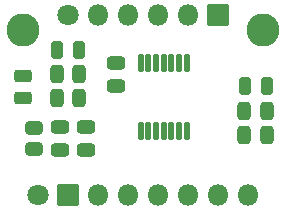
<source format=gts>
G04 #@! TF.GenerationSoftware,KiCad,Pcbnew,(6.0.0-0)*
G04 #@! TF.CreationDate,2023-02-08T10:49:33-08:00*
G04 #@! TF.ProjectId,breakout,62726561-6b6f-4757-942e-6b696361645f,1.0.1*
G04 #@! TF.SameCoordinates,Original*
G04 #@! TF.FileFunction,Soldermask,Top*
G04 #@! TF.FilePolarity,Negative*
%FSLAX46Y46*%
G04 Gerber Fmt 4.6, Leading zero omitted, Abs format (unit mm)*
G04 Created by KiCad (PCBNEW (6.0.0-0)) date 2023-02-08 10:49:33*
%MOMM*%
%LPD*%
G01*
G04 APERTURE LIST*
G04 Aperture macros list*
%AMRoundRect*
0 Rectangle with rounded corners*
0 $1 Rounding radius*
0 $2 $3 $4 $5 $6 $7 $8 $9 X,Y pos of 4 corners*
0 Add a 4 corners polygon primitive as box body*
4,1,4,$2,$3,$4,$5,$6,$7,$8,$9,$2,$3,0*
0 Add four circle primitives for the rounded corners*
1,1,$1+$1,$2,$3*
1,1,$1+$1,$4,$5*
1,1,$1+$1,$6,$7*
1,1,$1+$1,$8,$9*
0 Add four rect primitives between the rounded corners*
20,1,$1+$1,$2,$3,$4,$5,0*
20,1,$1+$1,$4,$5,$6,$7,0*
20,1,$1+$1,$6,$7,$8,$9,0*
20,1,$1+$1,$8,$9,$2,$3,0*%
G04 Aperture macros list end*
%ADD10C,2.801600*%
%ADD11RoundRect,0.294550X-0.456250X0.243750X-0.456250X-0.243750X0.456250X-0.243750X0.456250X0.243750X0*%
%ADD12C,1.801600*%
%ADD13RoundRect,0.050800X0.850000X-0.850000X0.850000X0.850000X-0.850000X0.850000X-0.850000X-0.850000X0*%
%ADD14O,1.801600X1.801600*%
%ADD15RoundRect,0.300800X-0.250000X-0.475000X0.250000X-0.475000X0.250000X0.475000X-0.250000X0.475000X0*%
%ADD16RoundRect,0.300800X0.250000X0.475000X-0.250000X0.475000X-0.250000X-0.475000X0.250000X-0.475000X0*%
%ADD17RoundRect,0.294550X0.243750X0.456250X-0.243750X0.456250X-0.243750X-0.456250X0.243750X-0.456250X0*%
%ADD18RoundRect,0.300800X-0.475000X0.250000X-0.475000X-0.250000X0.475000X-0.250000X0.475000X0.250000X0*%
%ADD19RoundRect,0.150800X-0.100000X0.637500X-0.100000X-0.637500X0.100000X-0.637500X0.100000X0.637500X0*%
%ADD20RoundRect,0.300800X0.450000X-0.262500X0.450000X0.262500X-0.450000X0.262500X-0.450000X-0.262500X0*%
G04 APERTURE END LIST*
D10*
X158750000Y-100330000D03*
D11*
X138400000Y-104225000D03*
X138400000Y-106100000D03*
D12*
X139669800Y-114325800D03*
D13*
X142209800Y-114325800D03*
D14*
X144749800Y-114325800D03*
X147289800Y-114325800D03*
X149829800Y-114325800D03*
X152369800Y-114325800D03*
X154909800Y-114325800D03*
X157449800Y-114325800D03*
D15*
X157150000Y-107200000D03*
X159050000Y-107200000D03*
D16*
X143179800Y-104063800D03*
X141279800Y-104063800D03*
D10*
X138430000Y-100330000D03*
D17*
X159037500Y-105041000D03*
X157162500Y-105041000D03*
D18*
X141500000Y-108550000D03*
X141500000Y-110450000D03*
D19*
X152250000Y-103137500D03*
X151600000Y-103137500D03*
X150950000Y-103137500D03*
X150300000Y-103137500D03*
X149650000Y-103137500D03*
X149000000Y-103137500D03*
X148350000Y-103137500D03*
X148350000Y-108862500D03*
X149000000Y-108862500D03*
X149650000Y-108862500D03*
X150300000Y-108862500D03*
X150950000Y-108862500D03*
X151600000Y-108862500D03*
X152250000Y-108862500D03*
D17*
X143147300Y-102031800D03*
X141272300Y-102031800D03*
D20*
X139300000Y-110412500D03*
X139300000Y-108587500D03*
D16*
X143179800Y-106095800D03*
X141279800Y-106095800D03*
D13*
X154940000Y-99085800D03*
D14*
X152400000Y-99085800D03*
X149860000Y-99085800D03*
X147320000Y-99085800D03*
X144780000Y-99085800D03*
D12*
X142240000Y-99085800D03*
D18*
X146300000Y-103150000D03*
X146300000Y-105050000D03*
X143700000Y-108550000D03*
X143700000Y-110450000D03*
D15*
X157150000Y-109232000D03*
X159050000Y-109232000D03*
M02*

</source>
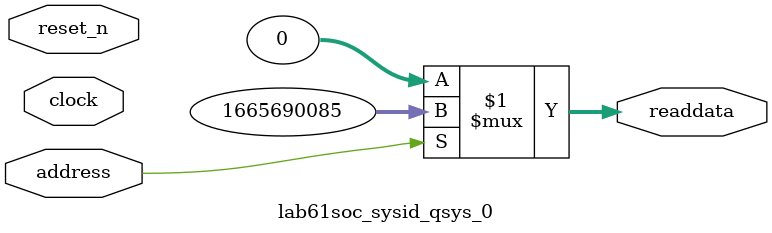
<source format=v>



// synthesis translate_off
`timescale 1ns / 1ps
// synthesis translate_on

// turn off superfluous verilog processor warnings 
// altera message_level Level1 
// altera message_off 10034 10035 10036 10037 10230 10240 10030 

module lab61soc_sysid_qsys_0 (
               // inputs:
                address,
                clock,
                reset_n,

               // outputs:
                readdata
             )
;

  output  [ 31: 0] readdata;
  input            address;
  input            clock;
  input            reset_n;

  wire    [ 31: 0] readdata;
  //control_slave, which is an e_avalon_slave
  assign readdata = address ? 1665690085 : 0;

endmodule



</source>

○ ○ ○ ○ ○

■ **What is needed**
Pull every line containing "format" out of the entries.

■ **Result of this exercise**
<source format=gts>
G04 Gerber Fmt 4.6, Leading zero omitted, Abs format (unit mm)*
<source format=v>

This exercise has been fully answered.